Y se llenaron mis ojos de lágrimas, se llenaron como se puede llenar el mar en la mente de un niño.


Hace dos años mi papá enfermó de Alzheimer y poco a poco se nos fue yendo. En sus últimos días no recordaba nada. Nada. Esa desesperación de traerlo de vuelta fue progresiva. Cómo explicar ese sentimiento: es como el amor no correspondido, como enviar cartas suplicando y nunca recibir respuesta, o quizás peor, no lo sé. Si vuelvo al símil de la mente de un niño, se sentiría como un monstruo de mil cabezas, con sus caras terribles, con los espantos y las tristezas desparramadas por todas partes, y uno sin poder despertarse.  
Luego vino su gravedad y su muerte.

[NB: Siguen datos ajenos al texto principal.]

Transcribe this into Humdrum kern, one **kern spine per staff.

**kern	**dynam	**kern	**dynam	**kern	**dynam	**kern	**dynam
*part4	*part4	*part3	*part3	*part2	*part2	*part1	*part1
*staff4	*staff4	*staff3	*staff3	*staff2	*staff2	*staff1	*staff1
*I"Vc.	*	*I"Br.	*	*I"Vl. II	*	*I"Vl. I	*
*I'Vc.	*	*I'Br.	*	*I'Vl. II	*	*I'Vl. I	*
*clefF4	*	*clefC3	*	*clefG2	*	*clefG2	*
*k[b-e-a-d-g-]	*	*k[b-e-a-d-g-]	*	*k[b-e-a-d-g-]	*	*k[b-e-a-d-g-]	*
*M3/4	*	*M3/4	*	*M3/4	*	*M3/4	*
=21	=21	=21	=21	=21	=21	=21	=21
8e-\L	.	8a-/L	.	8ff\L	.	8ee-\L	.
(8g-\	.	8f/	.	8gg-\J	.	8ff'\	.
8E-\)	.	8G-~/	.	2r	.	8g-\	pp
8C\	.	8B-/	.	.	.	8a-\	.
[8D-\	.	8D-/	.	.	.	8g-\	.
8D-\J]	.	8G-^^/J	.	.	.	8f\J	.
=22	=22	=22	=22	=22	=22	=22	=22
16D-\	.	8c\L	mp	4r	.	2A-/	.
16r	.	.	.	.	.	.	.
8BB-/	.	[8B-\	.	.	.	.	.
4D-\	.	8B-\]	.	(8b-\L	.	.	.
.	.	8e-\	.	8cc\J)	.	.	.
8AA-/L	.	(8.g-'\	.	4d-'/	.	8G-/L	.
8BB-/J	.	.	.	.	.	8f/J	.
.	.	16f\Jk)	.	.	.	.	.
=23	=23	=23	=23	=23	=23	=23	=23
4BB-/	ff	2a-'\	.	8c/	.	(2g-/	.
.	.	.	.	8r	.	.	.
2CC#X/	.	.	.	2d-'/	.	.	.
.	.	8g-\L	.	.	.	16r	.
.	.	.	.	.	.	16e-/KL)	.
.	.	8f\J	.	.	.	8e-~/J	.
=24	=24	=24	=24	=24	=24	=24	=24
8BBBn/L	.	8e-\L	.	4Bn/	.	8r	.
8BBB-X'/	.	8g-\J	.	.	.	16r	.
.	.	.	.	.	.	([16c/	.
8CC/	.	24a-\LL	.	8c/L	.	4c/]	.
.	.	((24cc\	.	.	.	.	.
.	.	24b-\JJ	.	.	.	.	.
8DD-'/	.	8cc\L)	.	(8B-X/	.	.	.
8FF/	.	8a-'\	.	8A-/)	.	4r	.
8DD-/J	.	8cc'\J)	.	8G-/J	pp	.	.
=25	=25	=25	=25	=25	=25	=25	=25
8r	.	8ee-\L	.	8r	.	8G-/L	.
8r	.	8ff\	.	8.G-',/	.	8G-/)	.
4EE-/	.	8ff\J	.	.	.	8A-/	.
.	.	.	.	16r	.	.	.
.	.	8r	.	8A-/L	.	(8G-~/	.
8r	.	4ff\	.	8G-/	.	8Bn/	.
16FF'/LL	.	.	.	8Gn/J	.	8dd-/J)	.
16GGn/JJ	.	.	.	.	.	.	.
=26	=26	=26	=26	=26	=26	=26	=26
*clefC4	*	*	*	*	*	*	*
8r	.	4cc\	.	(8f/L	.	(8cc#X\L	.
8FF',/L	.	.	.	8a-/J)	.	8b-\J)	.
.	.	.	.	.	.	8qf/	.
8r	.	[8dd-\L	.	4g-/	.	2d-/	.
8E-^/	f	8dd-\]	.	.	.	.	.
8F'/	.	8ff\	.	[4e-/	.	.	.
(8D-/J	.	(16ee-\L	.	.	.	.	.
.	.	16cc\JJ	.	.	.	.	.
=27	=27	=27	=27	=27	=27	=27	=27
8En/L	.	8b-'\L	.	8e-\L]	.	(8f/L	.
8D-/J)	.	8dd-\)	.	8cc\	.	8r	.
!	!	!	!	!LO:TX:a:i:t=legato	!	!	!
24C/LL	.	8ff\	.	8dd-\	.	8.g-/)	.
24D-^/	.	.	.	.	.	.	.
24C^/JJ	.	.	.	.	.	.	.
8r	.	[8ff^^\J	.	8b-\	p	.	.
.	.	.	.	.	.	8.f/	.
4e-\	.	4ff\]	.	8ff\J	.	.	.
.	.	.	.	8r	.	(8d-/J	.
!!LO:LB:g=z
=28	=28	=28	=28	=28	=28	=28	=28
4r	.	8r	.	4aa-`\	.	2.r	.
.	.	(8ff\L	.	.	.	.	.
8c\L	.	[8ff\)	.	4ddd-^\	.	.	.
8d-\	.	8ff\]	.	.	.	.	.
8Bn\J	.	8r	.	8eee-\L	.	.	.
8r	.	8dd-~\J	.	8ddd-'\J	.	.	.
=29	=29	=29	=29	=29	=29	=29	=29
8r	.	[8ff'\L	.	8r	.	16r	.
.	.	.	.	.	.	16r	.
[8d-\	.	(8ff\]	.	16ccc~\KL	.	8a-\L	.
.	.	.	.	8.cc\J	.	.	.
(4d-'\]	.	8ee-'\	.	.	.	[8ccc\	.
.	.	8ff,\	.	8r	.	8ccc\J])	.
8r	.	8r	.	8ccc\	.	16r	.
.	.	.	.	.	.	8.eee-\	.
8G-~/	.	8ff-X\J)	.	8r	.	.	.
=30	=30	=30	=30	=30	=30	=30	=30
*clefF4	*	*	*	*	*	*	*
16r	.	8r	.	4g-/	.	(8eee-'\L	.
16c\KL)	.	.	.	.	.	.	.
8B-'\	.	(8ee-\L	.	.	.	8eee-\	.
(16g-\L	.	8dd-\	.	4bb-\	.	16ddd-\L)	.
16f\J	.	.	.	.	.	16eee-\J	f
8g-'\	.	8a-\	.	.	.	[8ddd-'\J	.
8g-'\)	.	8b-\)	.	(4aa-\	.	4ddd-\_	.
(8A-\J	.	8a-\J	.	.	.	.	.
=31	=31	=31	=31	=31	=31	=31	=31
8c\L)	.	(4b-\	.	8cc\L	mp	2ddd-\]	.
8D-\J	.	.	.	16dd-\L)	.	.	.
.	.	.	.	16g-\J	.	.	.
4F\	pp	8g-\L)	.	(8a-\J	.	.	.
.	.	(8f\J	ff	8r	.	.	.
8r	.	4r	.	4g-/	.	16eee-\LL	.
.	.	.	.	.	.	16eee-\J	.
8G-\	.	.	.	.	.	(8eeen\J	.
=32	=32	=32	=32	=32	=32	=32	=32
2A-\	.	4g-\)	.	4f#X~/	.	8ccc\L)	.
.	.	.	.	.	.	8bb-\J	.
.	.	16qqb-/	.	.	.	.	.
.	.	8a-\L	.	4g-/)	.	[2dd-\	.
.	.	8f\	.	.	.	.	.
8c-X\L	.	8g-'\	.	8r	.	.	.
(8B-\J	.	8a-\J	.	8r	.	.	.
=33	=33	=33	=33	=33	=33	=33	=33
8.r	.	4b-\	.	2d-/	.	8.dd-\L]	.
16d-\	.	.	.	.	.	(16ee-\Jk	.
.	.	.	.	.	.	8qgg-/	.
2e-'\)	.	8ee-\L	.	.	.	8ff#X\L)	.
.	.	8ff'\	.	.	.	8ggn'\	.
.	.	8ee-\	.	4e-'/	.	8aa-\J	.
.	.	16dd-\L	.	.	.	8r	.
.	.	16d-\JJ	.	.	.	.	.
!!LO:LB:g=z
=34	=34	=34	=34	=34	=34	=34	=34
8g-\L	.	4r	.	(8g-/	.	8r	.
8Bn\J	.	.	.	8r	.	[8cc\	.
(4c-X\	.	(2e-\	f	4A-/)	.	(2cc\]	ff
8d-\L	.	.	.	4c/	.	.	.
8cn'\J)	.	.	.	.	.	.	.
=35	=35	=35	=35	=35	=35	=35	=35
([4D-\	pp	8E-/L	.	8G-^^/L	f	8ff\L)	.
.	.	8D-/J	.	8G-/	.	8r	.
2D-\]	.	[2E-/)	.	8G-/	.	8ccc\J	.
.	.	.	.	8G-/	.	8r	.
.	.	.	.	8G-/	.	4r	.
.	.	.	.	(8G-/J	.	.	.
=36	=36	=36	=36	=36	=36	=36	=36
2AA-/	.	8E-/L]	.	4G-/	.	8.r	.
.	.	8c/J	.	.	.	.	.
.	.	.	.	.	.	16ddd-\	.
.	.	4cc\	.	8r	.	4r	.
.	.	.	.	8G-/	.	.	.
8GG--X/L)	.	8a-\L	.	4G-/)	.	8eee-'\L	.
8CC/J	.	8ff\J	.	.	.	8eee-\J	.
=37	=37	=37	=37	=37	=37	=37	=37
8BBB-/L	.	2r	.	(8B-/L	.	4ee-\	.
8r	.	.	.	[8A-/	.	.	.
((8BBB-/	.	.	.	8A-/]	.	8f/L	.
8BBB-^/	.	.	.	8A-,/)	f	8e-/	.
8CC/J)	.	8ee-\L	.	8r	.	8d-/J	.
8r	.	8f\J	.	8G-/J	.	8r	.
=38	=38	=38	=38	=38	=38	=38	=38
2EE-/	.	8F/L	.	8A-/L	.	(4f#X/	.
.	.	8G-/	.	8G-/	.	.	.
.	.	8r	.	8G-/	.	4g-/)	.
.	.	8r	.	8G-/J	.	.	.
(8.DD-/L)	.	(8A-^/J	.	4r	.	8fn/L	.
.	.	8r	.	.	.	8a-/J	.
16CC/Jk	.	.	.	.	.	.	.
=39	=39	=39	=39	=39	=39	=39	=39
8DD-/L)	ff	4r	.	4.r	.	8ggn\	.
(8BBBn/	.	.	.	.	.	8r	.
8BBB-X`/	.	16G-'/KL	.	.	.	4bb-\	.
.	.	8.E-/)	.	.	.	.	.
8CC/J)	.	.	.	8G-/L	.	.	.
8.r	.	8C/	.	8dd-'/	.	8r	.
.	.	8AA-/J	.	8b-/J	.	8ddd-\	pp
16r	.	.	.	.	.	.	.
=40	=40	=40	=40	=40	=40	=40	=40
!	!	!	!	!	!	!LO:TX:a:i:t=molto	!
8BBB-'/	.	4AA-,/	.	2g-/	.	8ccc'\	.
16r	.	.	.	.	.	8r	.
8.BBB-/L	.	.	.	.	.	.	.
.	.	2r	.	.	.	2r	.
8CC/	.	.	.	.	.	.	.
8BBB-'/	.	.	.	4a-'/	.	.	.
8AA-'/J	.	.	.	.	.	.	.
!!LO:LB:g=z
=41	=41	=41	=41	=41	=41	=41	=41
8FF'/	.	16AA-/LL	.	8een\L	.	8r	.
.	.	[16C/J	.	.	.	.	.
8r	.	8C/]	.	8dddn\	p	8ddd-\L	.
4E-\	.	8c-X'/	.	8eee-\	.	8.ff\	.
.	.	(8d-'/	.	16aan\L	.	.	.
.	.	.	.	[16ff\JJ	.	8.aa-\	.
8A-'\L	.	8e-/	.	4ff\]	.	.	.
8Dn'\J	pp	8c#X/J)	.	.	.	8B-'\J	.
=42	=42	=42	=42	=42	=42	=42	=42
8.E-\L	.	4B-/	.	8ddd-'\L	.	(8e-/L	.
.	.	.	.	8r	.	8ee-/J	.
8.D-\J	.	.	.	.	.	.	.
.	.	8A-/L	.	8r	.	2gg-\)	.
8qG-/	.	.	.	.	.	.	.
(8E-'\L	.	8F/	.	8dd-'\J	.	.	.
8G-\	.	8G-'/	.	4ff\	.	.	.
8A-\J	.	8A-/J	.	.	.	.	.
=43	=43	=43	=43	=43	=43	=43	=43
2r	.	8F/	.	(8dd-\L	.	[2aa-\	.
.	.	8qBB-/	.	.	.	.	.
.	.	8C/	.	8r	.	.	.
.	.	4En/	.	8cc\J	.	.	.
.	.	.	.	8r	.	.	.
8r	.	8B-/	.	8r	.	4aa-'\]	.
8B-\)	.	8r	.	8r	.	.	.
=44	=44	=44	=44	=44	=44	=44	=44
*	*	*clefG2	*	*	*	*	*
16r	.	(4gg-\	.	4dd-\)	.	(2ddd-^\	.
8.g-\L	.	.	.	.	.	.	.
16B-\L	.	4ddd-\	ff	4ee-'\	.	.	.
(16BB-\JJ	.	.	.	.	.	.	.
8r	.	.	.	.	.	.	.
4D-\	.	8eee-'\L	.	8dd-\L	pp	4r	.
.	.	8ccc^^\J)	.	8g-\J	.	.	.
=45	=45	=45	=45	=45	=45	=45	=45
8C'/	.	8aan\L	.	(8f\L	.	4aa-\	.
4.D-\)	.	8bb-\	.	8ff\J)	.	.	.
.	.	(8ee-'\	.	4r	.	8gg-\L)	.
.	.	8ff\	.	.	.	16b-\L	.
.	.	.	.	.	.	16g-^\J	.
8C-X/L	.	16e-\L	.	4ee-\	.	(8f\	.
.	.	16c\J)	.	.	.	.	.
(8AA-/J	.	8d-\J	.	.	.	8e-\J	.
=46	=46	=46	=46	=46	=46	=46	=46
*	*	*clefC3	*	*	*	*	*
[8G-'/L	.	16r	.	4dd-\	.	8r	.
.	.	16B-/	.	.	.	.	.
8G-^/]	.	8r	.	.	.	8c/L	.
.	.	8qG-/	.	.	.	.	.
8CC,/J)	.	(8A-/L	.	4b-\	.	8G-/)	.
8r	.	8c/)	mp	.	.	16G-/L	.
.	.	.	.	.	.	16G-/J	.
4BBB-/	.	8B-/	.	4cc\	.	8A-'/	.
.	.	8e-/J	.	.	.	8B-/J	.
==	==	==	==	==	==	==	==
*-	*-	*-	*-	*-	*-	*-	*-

Hace 4 meses ya de la partida de mi viejo. Creo y toda mi familia también, que él mismo en su asombrosa conciencia de su cuerpo, en su memoria de su memoria, en medio de un morir y un renacer, en ese tocar el otro mundo con la punta de sus dedos y regresar a darnos un último suspiro, decidió irse, y cerrar sus ojos celestes para siempre. Se saltó fechas de navidad y de fin de año, lo hizo como su último acto consciente. No empañó nada. Así era.
Ay ay ay, se nos fue mi viejo.
Qué decirles, yo que he pintado destierros y exilios, de casas que se van, sólo les puedo decir esto: la muerte de un padre es la verdadera ida a un lugar sin regreso, convertirse en otra persona, con una arruga más, estoy segura, con una sonrisa menos. 
Mi casa está deshecha pero entera, no sé si me explico, su muerte me hace anhelar soñarlo, morir de pronto. Exiliarme en el otro mundo en viajes de ocasión y volver por el cordón umbilical de mi mamá, la verdadera heroína de esta historia. 
Mi viejo eterno, somos tu memoria, la casa sigue en pie.